Amy dio un salto al notar una mano que le tocaba el brazo. Alzó la vista, vio a Gary Jensen inclinado sobre ella y retrocedió. Él le dedicó una sonrisa, la misma sonrisa horrible de su sueño. La mano que posaba sobre su piel desnuda estaba caliente. Amy tuvo que recordarse a sí misma que no era real; Gary no había intentado matarla hacía un momento.

—Oh —respondió—. Oh, sí, estoy bien. Un mal sueño.

—Descansa un poco, Amy —le sugirió él—. Enseguida haremos una parada.

—Bien.

—Gran trabajo en Florida. Has sido la estrella.

—Gracias.

Gary le guiñó el ojo y siguió avanzando hacia la parte frontal del autocar, mientras ella lo miraba. Se preguntó si él sabría cuánto le desagradaba. Había sido el entrenador de baile y el profesor de Educación Física de Green Bay desde que ella había llegado a la universidad tres años antes, procedente de su instituto en Highland Park. Era bueno en lo que hacía, y como entrenador tenía muy buen ojo para ver qué funcionaba y qué no en un número. Pero no era lo único para lo que tenía buen ojo; todas las chicas del equipo hablaban de ello en el vestuario. Al entrenador le encantaba flirtear. Era un ligón. Cuarentón, viudo, con la cabeza cubierta de un menguante pelo marrón que Amy sabía que se teñía. Iba en bici. Se mantenía en forma, y se aseguraba de que todo el mundo lo supiera con sus camisas y pantalones ceñidos. Era la clase de profesor que nunca daba un paso demasiado obvio, pues la universidad no consentía de buen grado las relaciones alumno-profesor; aun así, era fácil captar el mensaje en su actitud y su sonrisa. La propia Amy había notado cómo le tiraba los tejos durante el primer año, por el modo en que la miraba y la tocaba. Si ella quería más, él tenía más que ofrecer.

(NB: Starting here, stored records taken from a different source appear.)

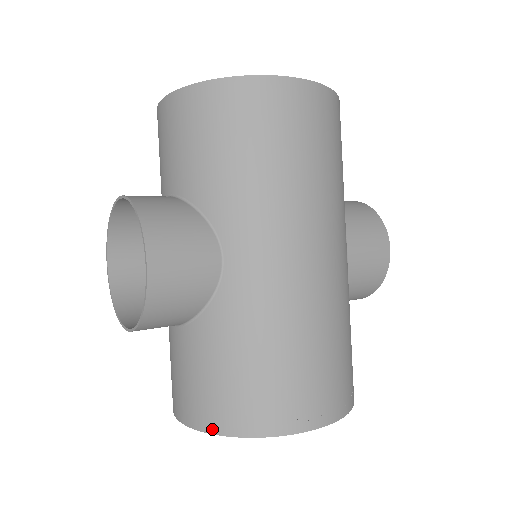
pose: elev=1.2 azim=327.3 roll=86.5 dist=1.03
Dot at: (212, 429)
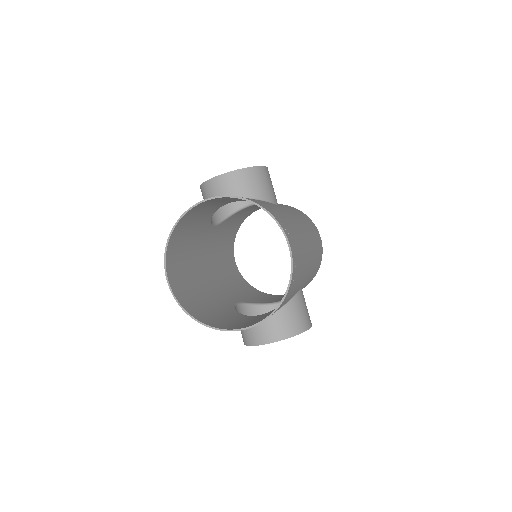
Dot at: (240, 197)
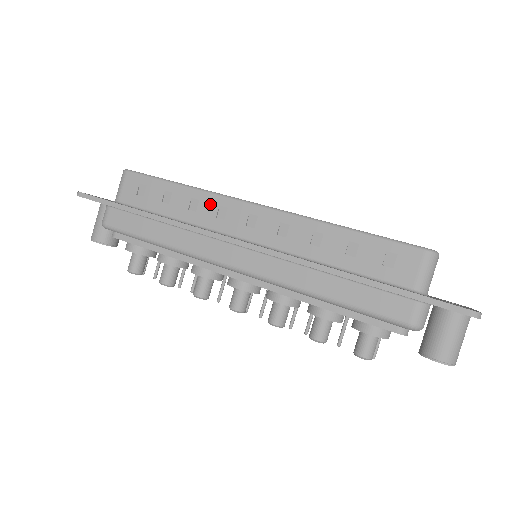
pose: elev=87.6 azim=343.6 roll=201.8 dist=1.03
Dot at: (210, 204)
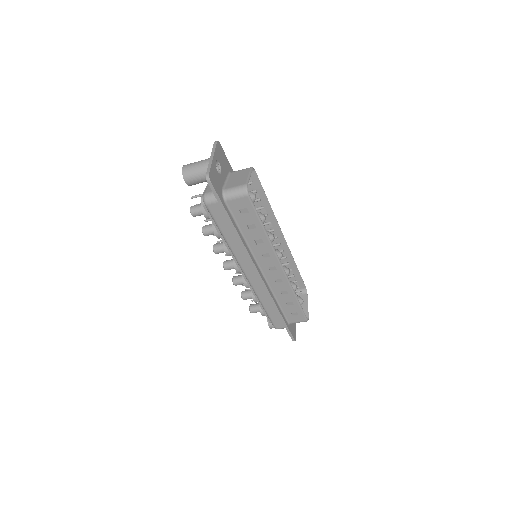
Dot at: (266, 249)
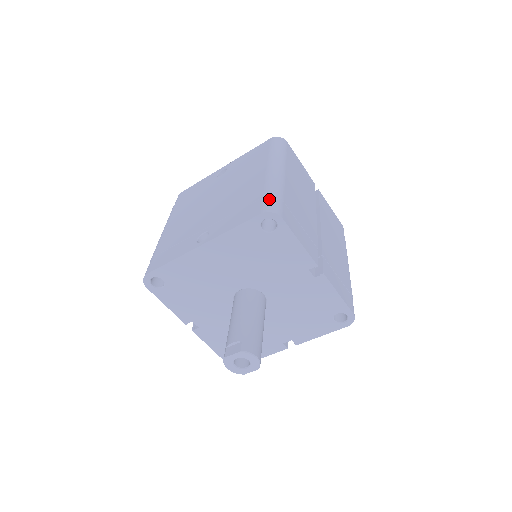
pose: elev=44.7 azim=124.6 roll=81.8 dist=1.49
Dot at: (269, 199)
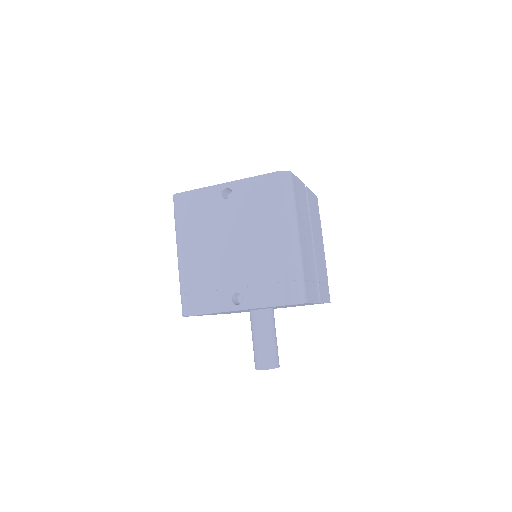
Dot at: (296, 286)
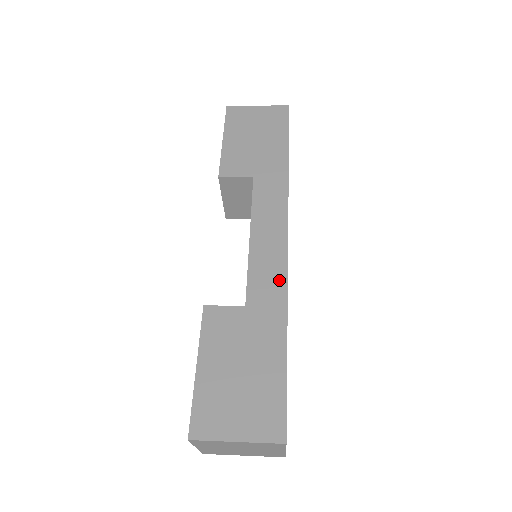
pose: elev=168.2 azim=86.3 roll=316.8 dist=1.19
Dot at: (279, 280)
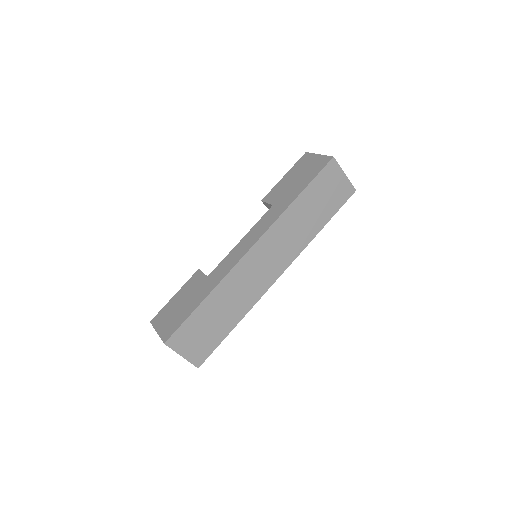
Dot at: (227, 269)
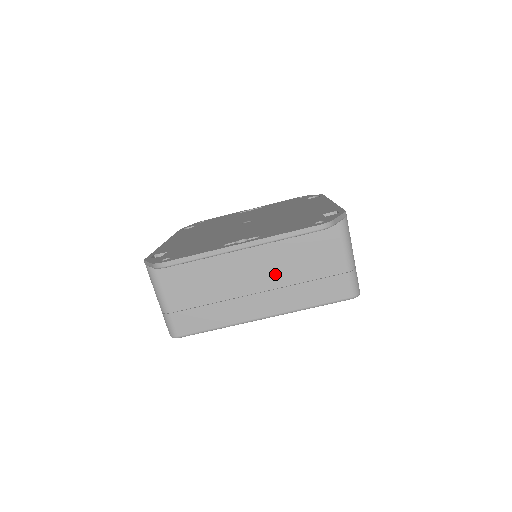
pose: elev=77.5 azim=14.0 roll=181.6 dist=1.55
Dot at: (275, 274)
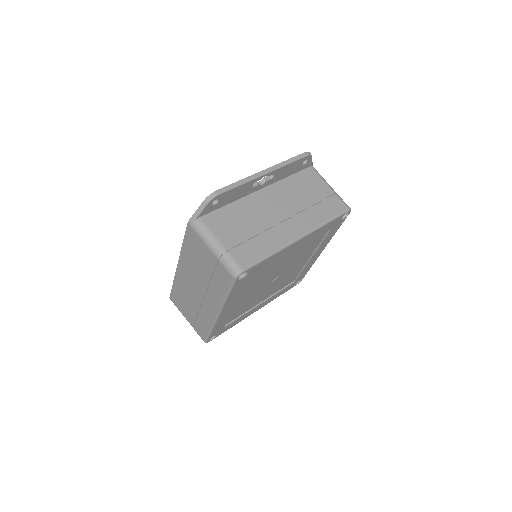
Dot at: (291, 205)
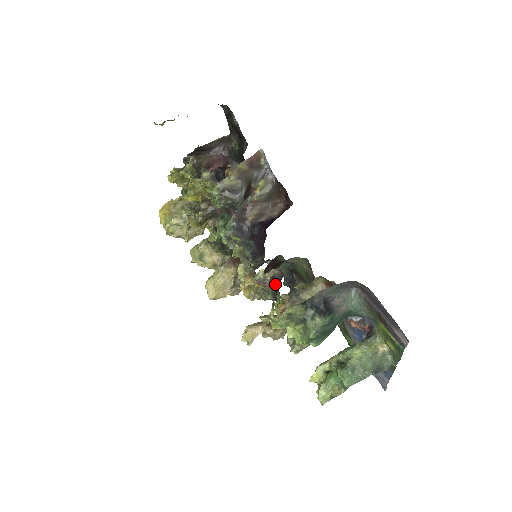
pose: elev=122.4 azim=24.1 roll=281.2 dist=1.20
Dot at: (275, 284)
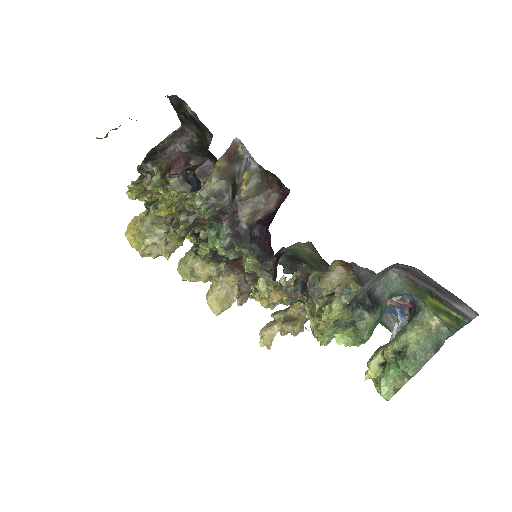
Dot at: (300, 287)
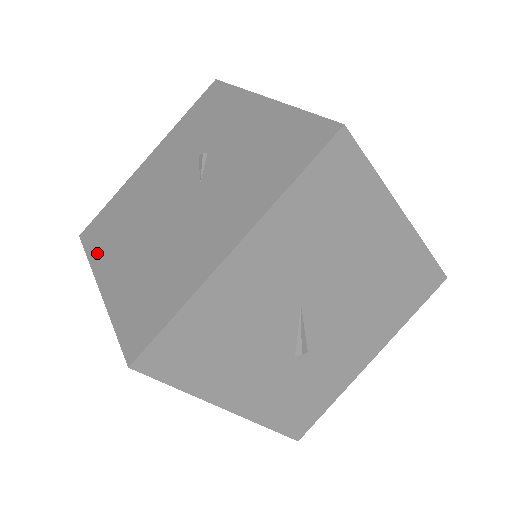
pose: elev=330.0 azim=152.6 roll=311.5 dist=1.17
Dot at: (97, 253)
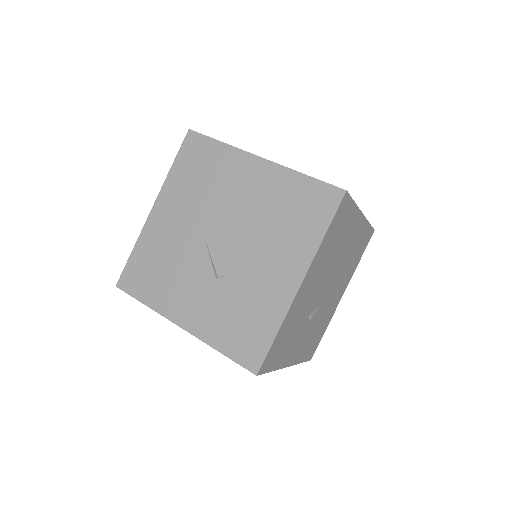
Dot at: occluded
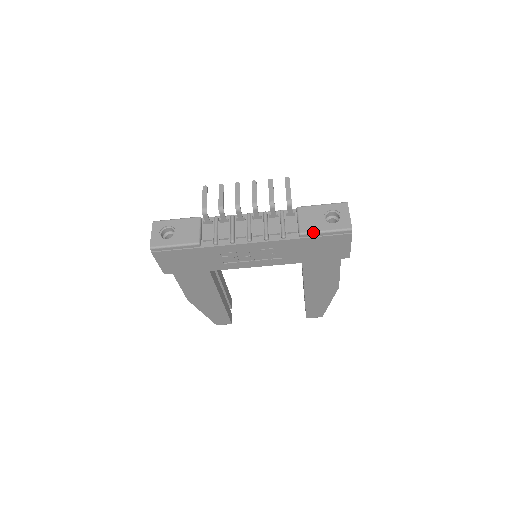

Gary se sentó cerca del conductor, volvió la vista hacia el pasillo oscuro del autocar y descubrió a Amy mirándolo. Algo en la expresión de ella le hizo sentir incómodo. Por lo general los azules ojos de Amy eran cálidos, y su sonrisa, franca y contagiosa, pero ahora no era así. Por un momento pareció que iba a acercarse de nuevo a ella, con una pregunta en los labios. Pero en lugar de eso, dio media vuelta y se hundió en el asiento.

—¿Qué pasa?

Amy miró a su compañera de habitación, que se había despertado y la estaba observando. «No es nada», se dijo a sí misma.

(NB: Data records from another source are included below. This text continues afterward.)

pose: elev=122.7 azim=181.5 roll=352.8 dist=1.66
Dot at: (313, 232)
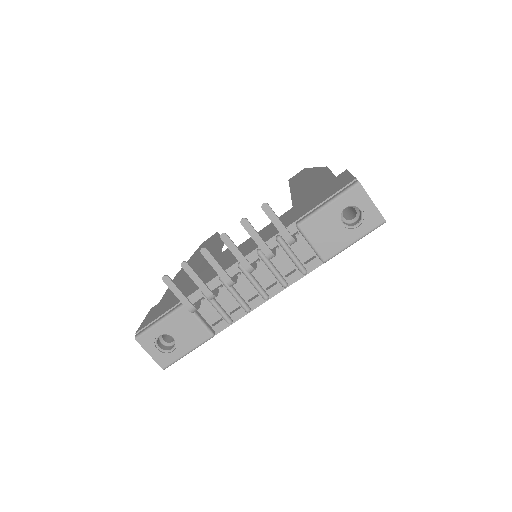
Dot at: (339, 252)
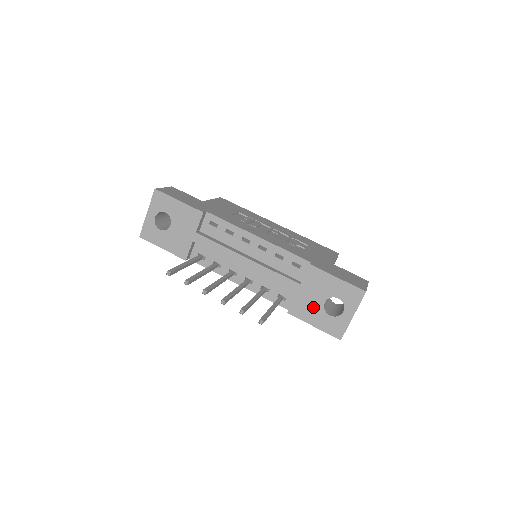
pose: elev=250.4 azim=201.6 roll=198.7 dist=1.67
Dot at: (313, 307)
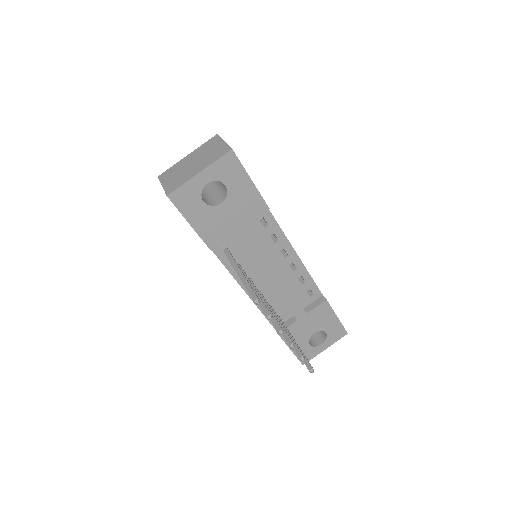
Dot at: (303, 335)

Pero no creía que no fuera nada.

—Vi a Gary hablando con la chica que han matado —murmuró.

—¿Gary? ¿Estás segura? ¿Cuándo?

—Ayer por la noche. Tarde, alrededor de las once. Les vi en la terraza del hotel. Al principio creí que era una de las chicas de Green Bay, pero luego me di cuenta de que no.

—¿Oíste de qué hablaban?

—No, pero Glory parecía alterada. —Amy meneó la cabeza—. Si es que era ella. Ay, no lo sé.

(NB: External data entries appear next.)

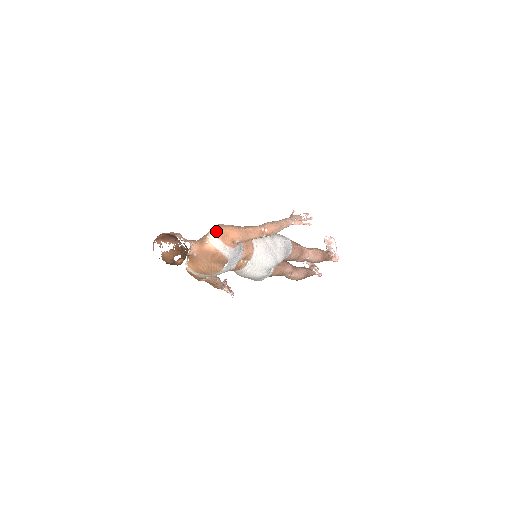
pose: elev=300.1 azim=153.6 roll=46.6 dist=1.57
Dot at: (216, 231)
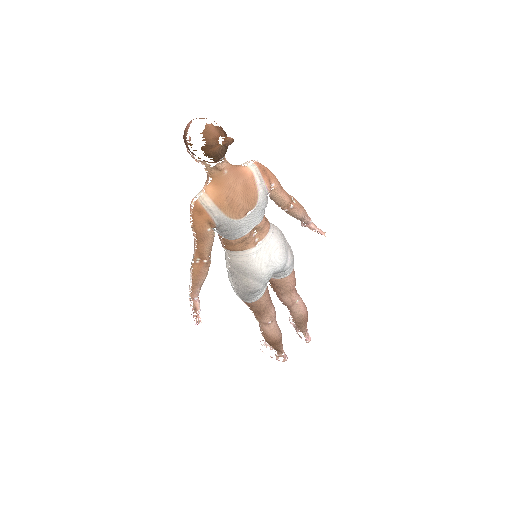
Dot at: occluded
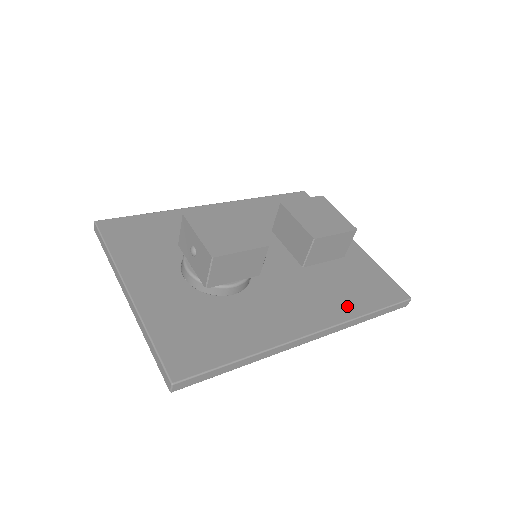
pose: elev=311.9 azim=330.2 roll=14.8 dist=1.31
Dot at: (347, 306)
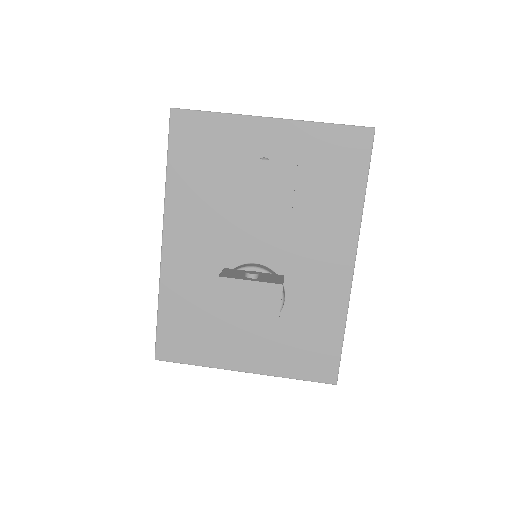
Dot at: (347, 209)
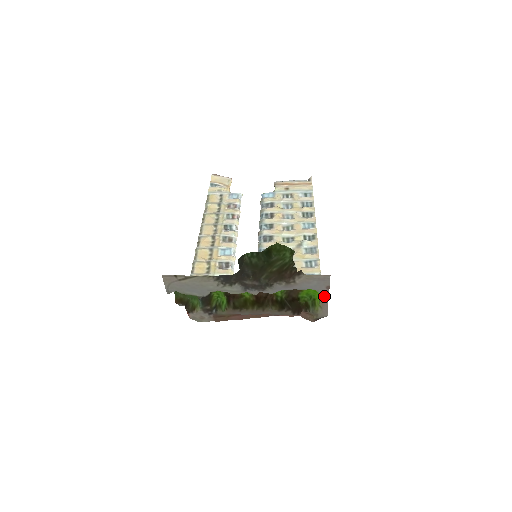
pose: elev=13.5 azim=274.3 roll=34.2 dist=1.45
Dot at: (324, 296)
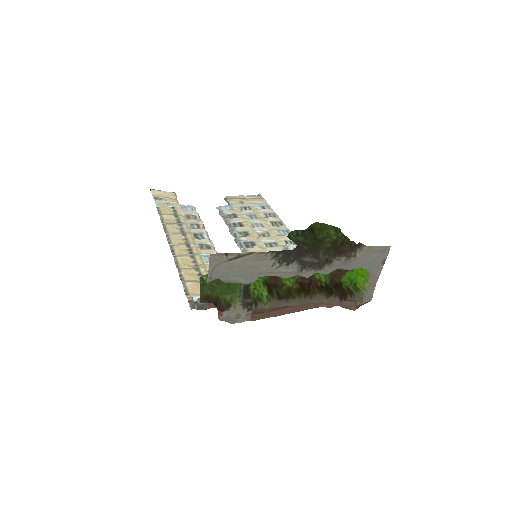
Dot at: (375, 274)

—Todos los entrenadores hablan con las chicas de las otras universidades —le recordó Katie.

—Pero él es Gary.

—Ya sé que no te gusta, pero eso no quiere decir nada. Hice un perfil suyo para el periódico el año pasado, y no parecía tan mal tío.

—¿Y qué hay de lo que pasó con su mujer? —preguntó Amy.

—¿No fue un accidente?

—Hubo rumores.

—Creo que te estás poniendo paranoica.

—Eso no es todo —dijo Amy—. Hay algo más.

—¿Qué?

Amy podía ver la parte de atrás de la cabeza de Gary. La luz de leer se reflejaba en su calva. Fue como si él sintiera su mirada, porque alzó la vista hacia el retrovisor. Amy vio sus pupilas brillantes, igual que las de los gatos en la noche, y un escalofrío de miedo recorrió su cuerpo cuando sus ojos se encontraron. Él estiró el brazo y apagó la luz que le iluminaba.

—Mi habitación estaba al lado de la de Gary —declaró Amy.

—Sí, ¿y?

—Ayer por la noche no podía dormir. Ya eran más de las tres cuando oí pasos en el pasillo. No miré afuera, pero oí la puerta de Gary. Estaba volviendo a su habitación en plena noche.